Tomlinson’s mainstream coverage was nil. He was out of commission due to a fractured arm, but there had been no scheduled interviews or radio spins that could alert or familiarize the public with his new music.
Instead, his team focused on galvanizing the fan base and releasing more “limited edition” copies targeted to those who already bought in. Stans wanted this number one, and there were store buyouts and streaming parties as well as orders for copies to be sent to libraries and UK radio stations as a dig to their apparent blacklisting.
Ultimately, the stans succeeded and their persistence secured Tomlinson his first #1, without any aid from legacy media or old-school outlets.
As much as a win that this might have felt like for fans, it ultimately didn’t do much in the big picture. This is par for the course for performers who subsist off of stan devotion; it’s an insular process that demands more and more from the same group of people, whose finite resources are no match for emotional attachment which, “is an unlimited resource. It’s always there, waiting to be tapped.”

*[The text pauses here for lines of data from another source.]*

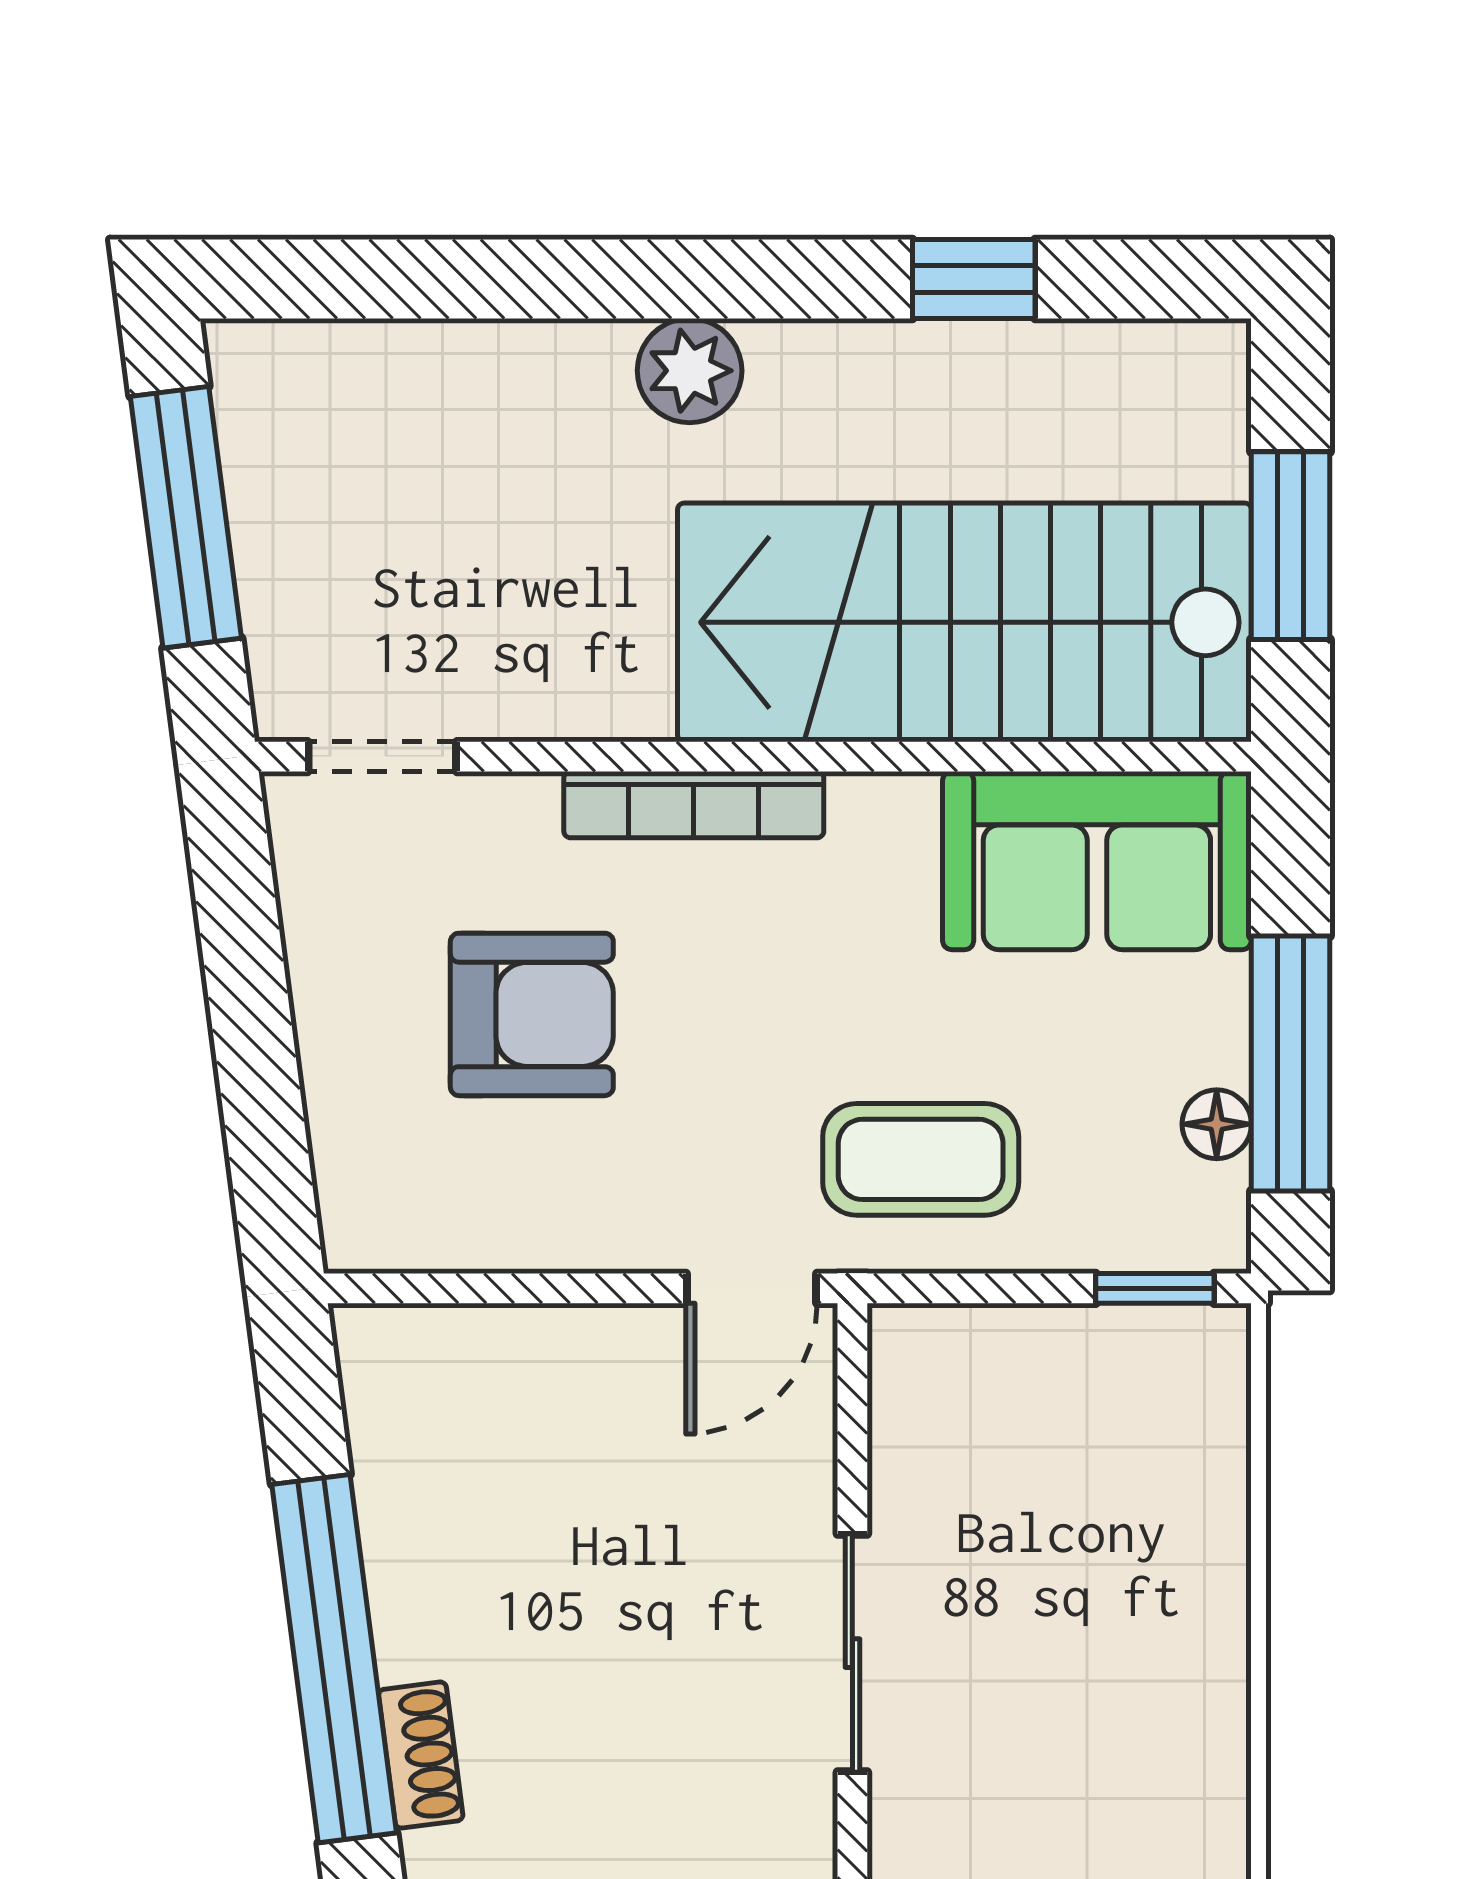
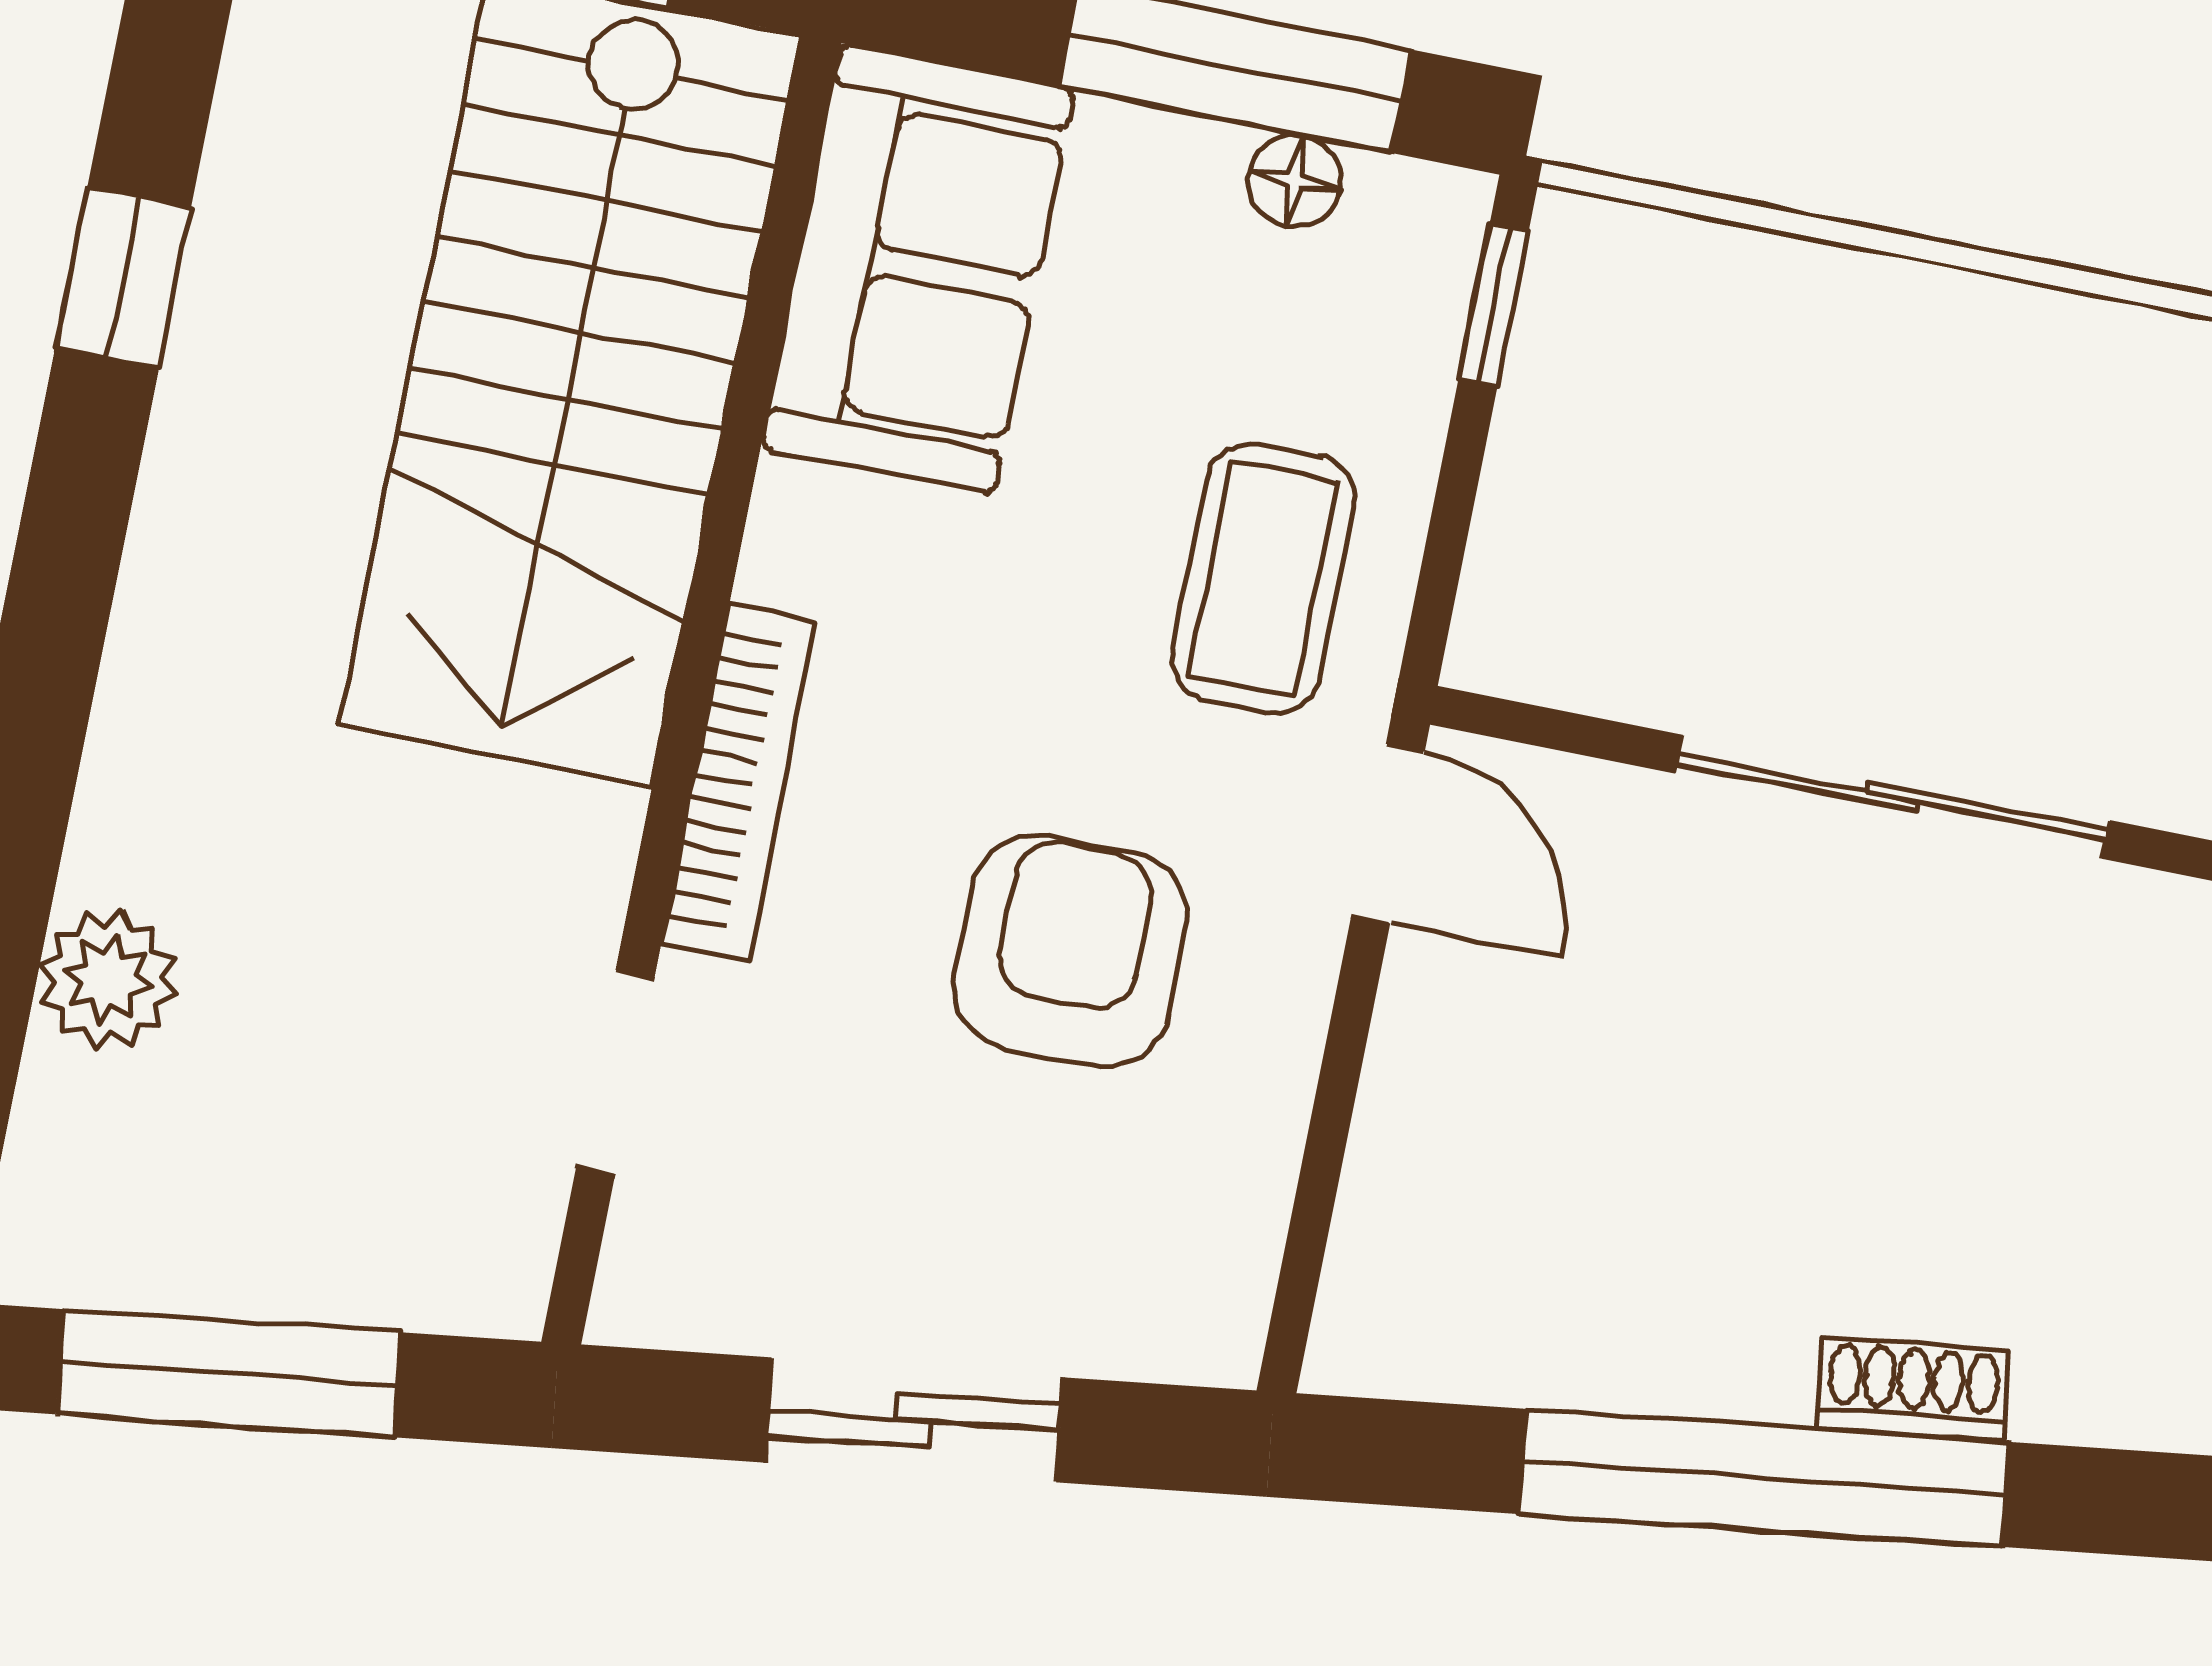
plant: (690, 371) -> (108, 979), moved
doorway: (382, 757) -> (615, 1072), moved
armchair: (532, 1014) -> (1070, 951), moved
sliding door: (252, 1027) -> (914, 1420), added
sliding door: (852, 1653) -> (1893, 797), width x1.37

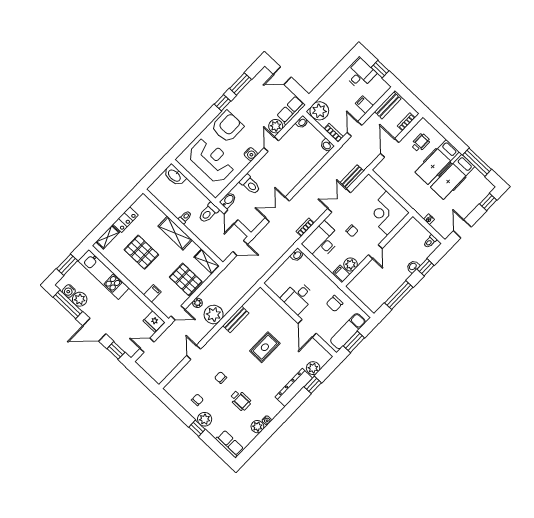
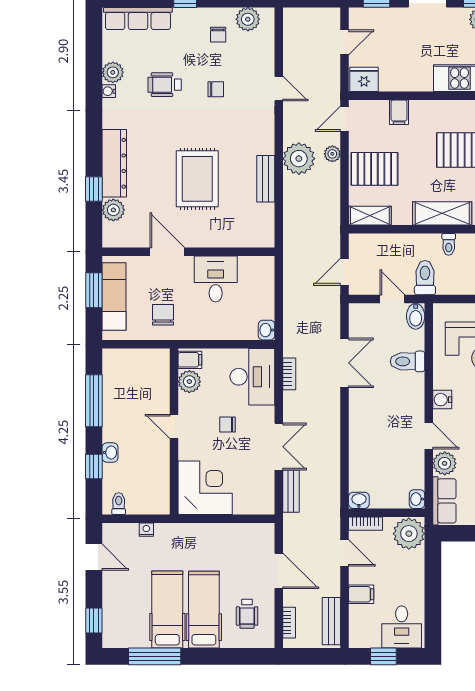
rug: (265, 347) -> (197, 179), width x1.36, depth x1.43
plant: (205, 419) -> (248, 19), moved
row of seats: (230, 444) -> (138, 18), width x1.48

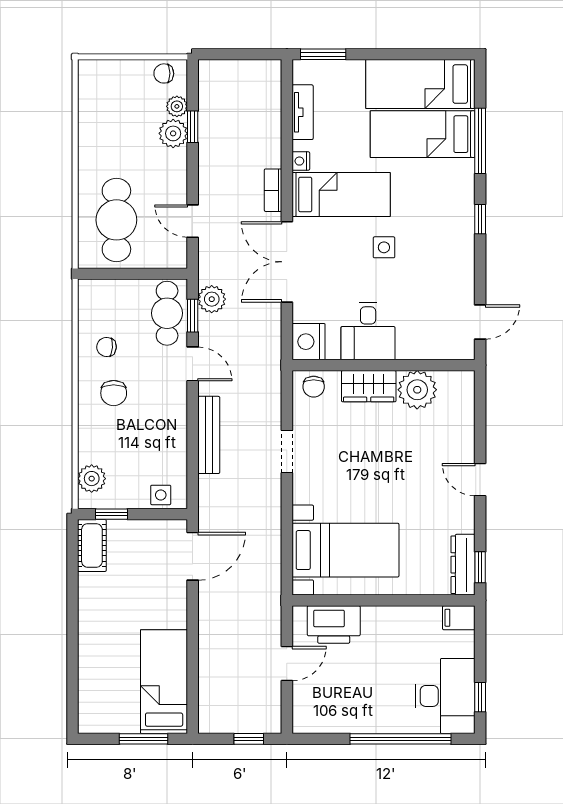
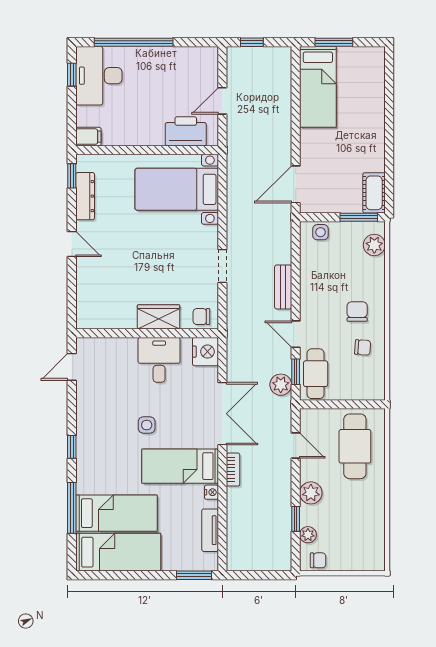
plant: (173, 133) -> (311, 493), moved
chair: (314, 387) -> (201, 317), turned -90
plant: (417, 390) -> (121, 314), removed
bench: (209, 435) -> (283, 287), width x0.73
window: (112, 514) -> (359, 217), width x1.50
dresser: (463, 565) -> (85, 196), moved

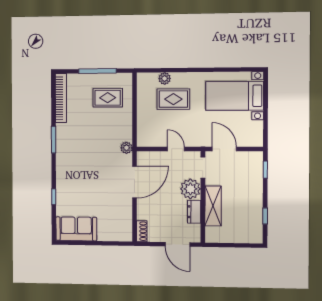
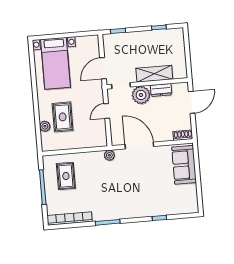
sofa: (76, 229) -> (184, 165), moved

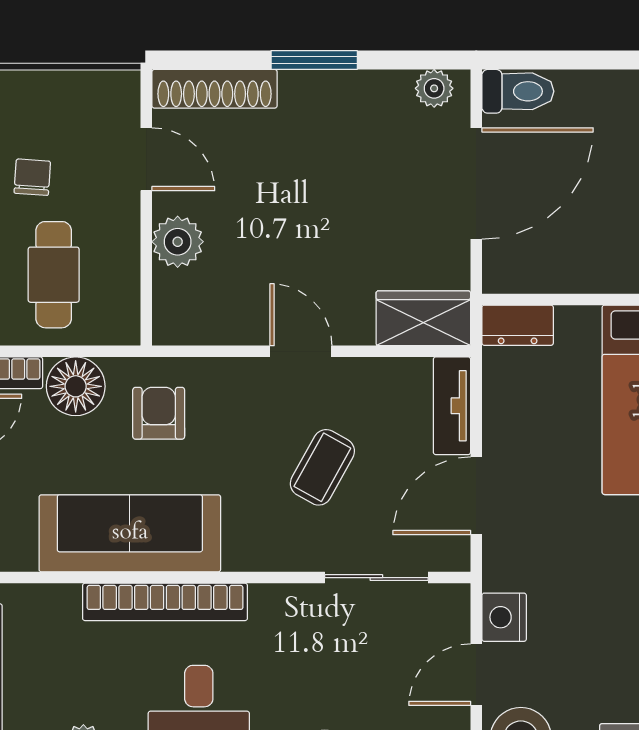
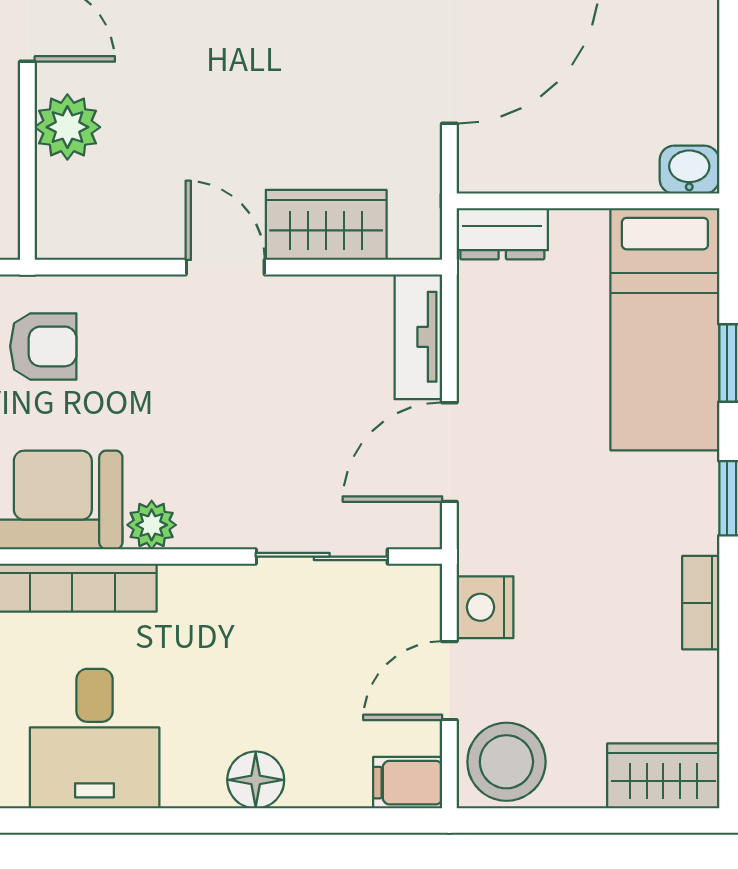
wardrobe: (423, 318) -> (326, 225), moved
armchair: (159, 413) -> (43, 346), turned 90
coffee table: (322, 467) -> (253, 416), removed
plant: (243, 553) -> (152, 525), added

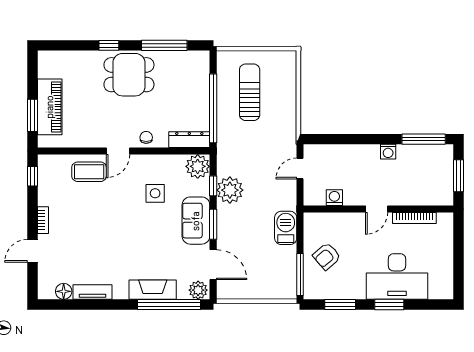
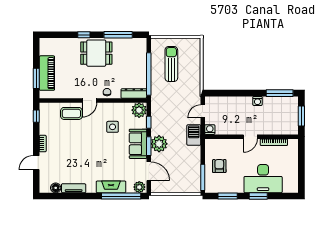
plant: (230, 190) -> (159, 144), moved
washing machine: (334, 198) -> (210, 130), moved
barbecue: (286, 228) -> (194, 135), moved
armchair: (327, 256) -> (219, 166), turned 131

This is how Swift and many other successful artists of today are powering their fandom engines. You probably haven’t heard of the majority of them because the monetary impact fans have isn’t reflected in culture or the mainstream without the Old School tactics and legacy media.
But just because they’re not making headlines doesn’t mean there isn’t a cultural impact. The increasing frequency with which fan tantrums and abuses are reported is barely the tip of the iceberg.
Stan culture delivers the money, but it also delivers the tantrums and “crises of faith” that spill into culture wars and anti-fandom sentiments. And that’s what we’re feeding into when we celebrate the wins accomplished with this process, turning a blind eye to what powers these engines.
The unlimited spring of emotion does not differentiate between love and hate. The tantrums, the anti-fandom, the harassment and abuse of perceived enemies, whether fellow fans or public figures, is a feature of the doctrine, not a bug.
This seems very akin to the "whale hunting" tactics used by many video games, especially free mobile ones: they're okay with most people barely playing and spending nothing, because what they really want is to addict some "whales" who will spend thousands of dollars on lootboxes.
I wonder how much Gamergate and its legacy has to do with this. I was a metalhead about 10 years ago, and metal was one of the oldest of the old-school subcultures, and for all the negative consequences it had, the "gatekeeping" also ensured that people who were accepted and initiated as metalheads by metalheads would themselves pass on the traditions and maintain them something as separate from corporate marketing and fan-baiting campaigns. It is almost impossible to imagine any such scene existing today, and I think Gamergate breaking the unity of not just metal but pretty much all "nerdy" subcultures and permanently linking (arguably beneficial) attempts to keep out "trendies" and proto-influencers with (unarguably toxic) attempts to keep out women and POC smashed any possibility of fandoms existing independently of the fan objects and intellectual property holders--the very tools for doing so had become discredited by association with Gamergate hate mobs.